Ohio State is in the process of revising websites and program materials to accurately reflect compliance with the law. While this work occurs, language referencing protected class status or other activities prohibited by Ohio Senate Bill 1 may still appear in some places. However, all programs and activities are being administered in compliance with federal and state law.

Seminar: Ju Hee Lee

Statistics Seminar
October 11, 2012
All Day
209 W. Eighteenth Ave. (EA), Room 170

Title

A Nonparametric Bayesian Model for Local Clustering

Speaker

Ju Hee Lee, The Ohio State University

Abstract

We propose a nonparametric Bayesian local clustering (NoB-LoC) approach for heterogeneous data. The NoB-LoC model defines local clustersas blocks of a two-dimensional data matrix and produces inference about these clusters as a nested bidirectional clustering. Using protein expression data as an example, the NoB-LoC model clusters proteins (columns) into protein sets and simultaneously creates multiple partitions of samples (rows), one for each protein set. In other words, the sample partitions are nested within the protein sets. Any pair of samples might belong to the same cluster for one protein set but not for another. These local features are different from features obtained by global clustering approaches such as hierarchical clustering, which create only one partition of samples that applies for all proteins in the data set. As an added and important feature, the NoB-LoC method probabilistically excludes sets of irrelevant proteins and samples that do not meaningfully co-cluster with other proteins and samples, thus improving the inference on the clustering of the remaining proteins and samples. Inference is guided by a joint probability model for all random elements. We provide extensive examples to demonstrate the unique features of the NoB-LoC model.

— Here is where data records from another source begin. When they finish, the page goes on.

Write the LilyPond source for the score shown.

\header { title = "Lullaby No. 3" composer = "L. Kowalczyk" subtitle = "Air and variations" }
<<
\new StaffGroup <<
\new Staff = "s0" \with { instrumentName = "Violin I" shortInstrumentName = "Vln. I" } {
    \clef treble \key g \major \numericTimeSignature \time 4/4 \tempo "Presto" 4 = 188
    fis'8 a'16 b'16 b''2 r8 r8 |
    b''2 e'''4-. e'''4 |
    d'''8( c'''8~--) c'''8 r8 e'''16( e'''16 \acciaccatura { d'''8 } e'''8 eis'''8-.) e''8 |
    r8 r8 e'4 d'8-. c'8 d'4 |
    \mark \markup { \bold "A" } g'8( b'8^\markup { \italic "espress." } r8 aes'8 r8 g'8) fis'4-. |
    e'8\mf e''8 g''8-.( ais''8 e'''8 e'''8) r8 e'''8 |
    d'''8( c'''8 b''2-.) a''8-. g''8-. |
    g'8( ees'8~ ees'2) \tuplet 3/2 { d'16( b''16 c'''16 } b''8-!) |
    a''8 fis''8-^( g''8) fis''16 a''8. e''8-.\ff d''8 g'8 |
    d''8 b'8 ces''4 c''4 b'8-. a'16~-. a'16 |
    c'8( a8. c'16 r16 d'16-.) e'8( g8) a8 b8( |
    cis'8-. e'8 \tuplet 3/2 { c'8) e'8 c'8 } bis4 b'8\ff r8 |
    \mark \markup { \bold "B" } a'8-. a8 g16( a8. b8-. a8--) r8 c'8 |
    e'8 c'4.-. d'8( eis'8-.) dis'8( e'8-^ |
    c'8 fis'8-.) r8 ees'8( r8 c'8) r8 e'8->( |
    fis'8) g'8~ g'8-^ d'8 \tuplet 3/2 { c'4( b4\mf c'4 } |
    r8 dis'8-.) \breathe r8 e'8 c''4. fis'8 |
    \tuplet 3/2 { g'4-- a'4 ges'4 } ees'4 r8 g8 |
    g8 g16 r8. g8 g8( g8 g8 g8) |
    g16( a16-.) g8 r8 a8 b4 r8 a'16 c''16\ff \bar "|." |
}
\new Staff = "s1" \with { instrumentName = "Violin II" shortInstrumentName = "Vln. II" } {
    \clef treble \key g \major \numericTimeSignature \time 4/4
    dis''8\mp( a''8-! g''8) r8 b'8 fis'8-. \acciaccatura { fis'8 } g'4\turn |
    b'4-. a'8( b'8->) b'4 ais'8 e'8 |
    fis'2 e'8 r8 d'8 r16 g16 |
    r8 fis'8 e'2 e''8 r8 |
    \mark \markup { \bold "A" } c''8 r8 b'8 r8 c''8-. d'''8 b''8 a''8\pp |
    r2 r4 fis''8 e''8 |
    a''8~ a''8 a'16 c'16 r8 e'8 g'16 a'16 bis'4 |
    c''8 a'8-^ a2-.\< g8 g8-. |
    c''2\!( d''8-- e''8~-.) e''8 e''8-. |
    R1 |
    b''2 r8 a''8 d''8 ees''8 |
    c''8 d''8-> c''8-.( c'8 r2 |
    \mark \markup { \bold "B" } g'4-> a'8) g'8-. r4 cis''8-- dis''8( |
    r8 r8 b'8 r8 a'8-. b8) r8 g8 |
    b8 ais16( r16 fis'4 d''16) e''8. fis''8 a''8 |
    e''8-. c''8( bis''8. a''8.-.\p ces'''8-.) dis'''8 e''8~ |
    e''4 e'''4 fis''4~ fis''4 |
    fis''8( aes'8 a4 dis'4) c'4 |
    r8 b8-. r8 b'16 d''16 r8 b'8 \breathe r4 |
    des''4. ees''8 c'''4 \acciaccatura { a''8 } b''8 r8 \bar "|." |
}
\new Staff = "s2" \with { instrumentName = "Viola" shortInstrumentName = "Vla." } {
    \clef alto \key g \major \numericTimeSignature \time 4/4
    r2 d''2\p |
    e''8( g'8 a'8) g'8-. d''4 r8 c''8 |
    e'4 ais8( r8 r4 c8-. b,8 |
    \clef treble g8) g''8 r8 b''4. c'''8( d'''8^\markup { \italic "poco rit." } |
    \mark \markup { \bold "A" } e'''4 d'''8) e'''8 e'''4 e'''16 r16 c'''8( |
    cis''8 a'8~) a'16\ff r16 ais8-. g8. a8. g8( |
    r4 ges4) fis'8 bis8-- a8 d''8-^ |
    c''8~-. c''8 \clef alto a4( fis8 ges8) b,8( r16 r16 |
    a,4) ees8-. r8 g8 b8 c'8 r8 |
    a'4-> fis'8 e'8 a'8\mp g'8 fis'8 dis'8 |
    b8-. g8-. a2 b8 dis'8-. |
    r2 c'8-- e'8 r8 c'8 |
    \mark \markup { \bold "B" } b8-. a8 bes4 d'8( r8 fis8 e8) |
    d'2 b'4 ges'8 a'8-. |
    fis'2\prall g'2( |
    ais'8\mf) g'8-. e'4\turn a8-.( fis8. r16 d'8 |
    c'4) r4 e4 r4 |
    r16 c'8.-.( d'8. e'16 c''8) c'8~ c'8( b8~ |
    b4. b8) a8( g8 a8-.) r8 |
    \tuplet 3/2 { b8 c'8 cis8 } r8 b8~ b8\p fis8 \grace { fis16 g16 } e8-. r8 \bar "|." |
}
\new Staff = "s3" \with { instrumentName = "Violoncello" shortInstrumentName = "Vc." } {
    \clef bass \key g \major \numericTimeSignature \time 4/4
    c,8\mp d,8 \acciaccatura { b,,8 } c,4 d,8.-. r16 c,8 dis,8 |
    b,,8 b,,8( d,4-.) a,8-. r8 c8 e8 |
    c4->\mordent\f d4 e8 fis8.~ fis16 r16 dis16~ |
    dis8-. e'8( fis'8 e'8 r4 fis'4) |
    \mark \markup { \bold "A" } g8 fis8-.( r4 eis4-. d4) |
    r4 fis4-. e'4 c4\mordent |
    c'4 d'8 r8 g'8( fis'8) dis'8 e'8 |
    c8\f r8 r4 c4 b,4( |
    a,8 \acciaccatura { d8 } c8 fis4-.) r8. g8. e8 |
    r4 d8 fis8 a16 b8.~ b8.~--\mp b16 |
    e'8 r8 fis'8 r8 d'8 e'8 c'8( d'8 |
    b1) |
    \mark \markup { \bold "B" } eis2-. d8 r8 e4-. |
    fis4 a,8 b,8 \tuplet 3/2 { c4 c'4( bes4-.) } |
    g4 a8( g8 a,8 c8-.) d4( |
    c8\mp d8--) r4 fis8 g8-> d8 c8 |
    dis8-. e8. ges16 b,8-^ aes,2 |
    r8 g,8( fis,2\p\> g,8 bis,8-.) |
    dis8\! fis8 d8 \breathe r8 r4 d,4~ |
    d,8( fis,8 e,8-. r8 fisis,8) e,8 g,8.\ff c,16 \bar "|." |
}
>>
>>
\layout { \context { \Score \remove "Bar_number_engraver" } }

Ju Hee Lee is a visiting assistant professor of statistics at The Ohio State University. She received her PhD in Statistics at The Ohio State University under the direction of Dr. Steven N. MacEachern. She then worked with Dr. Peter Mueller and Dr. Yuan Ji as a post-doctoral fellow in the Department of Biostatistics at The University of Texas M.D. Anderson Cancer Center. Her research interests include the development of Bayesian models, exploration of their theoretical properties and construction of algorithms to fit the models. Her current focus lies in the development of models and methods for analyzing high throughput bioinformatics data, using parametric and nonparametric hierarchical models.